Chiqui

Personal information
- Full name: Óscar Castellano Zamora
- Date of birth: 7 October 1997 (age 28)
- Place of birth: Mérida, Spain
- Height: 1.80 m (5 ft 11 in)
- Position: Winger

Team information
- Current team: Mérida
- Number: 7

Youth career
- 2002–2009: Atlético Villacarlos
- 2009–2010: Mallorca
- 2010–2016: Santa Mariña

Senior career*
- Years: Team / Apps / (Gls)
- 2016: Santa Mariña
- 2016–2017: Erizana / 26 / (8)
- 2017–2018: Choco / 35 / (5)
- 2018–2019: Arosa / 36 / (4)
- 2019–2020: Polvorín / 26 / (3)
- 2019–2021: Lugo / 4 / (0)
- 2020–2021: → Marino (loan) / 21 / (1)
- 2021–2023: Coruxo / 67 / (15)
- 2023–2025: Pontevedra / 60 / (8)
- 2025–: Mérida / 36 / (1)

= Chiqui =

Spanish footballer

Óscar Castellano Zamora (born 7 October 1997), commonly known as Chiqui, is a Spanish professional footballer who plays as a winger for Primera Federación club Mérida.

==Club career==
Born in Mérida, Badajoz, Extremadura, Chiqui moved to Salceda de Caselas, Pontevedra, Galicia at the age of 13 and finished his formation with UD Santa Mariña. After making his first team debut during the 2015–16 season, in the regional leagues, he subsequently represented Erizana CF.

Ahead of the 2017–18 campaign, Chiqui signed for Tercera División side CD Choco. On 21 June 2018, he moved to fellow league team Arosa SC, being a regular starter before joining CD Lugo on 18 July of the following year, being initially assigned to the farm team also in division four.

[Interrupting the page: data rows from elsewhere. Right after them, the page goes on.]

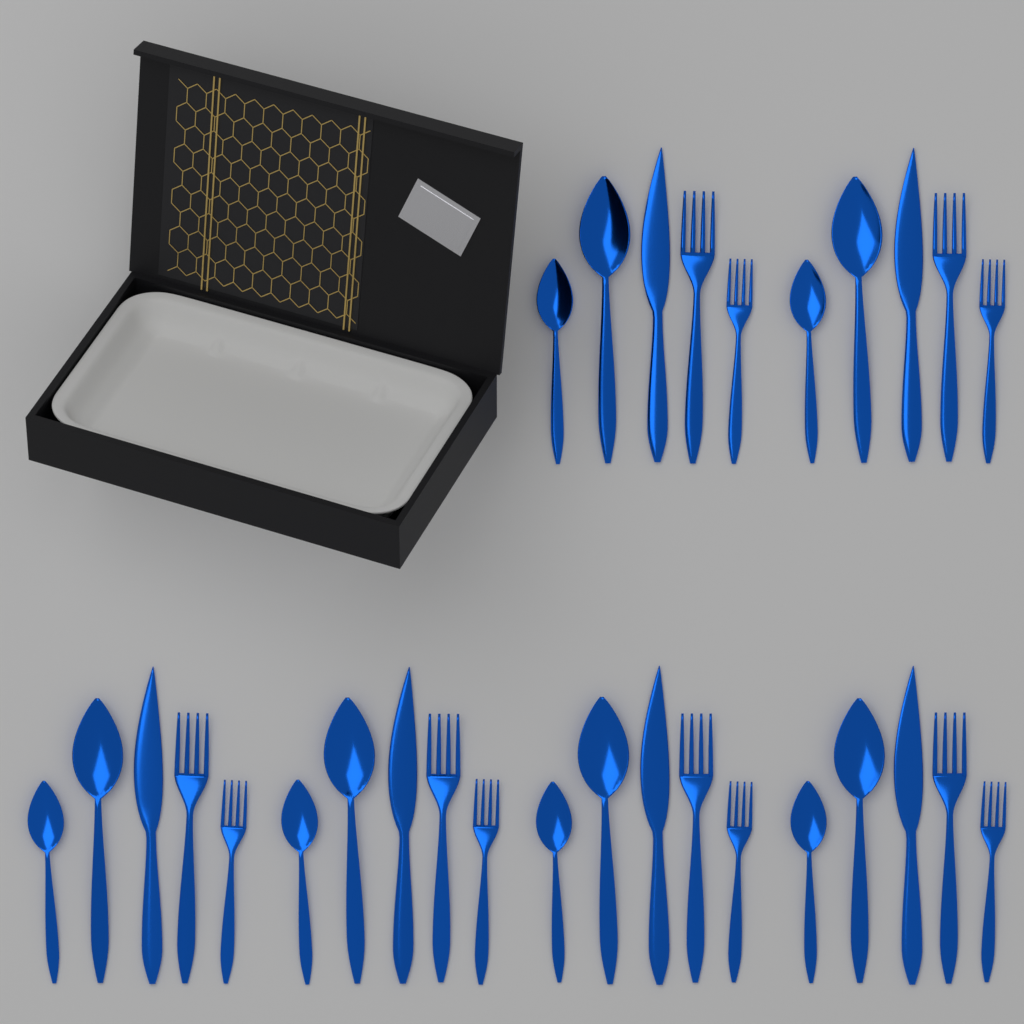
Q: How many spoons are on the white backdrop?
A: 12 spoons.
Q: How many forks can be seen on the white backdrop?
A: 12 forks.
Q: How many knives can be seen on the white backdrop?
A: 6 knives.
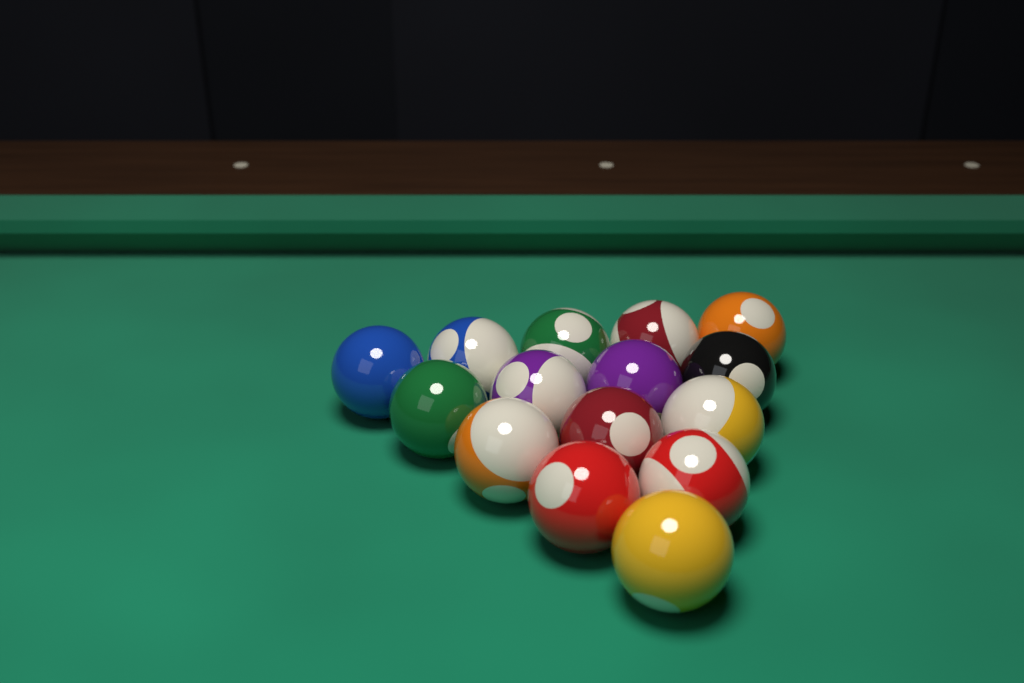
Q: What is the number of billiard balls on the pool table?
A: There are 15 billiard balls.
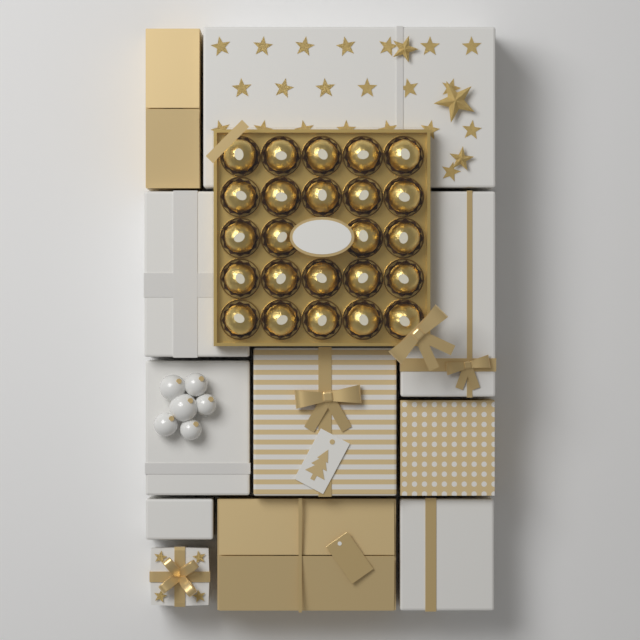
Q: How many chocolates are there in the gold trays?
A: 24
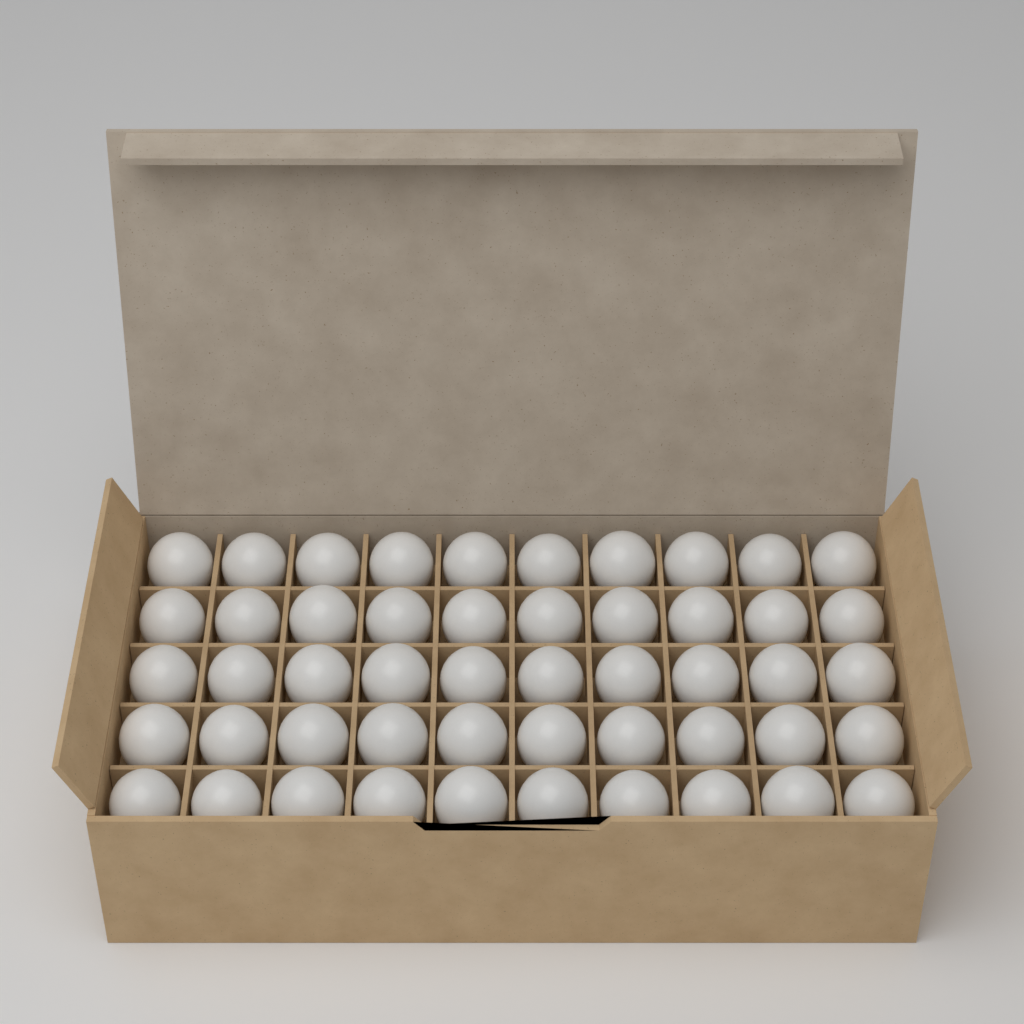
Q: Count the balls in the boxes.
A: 50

Chiqui made his professional debut on 8 December 2019, coming on as a late substitute for Tete Morente in a 1–3 away loss against Girona FC in the Segunda División championship. The following 17 September, he moved to Segunda División B side Marino de Luanco on loan for the 2020–21 season.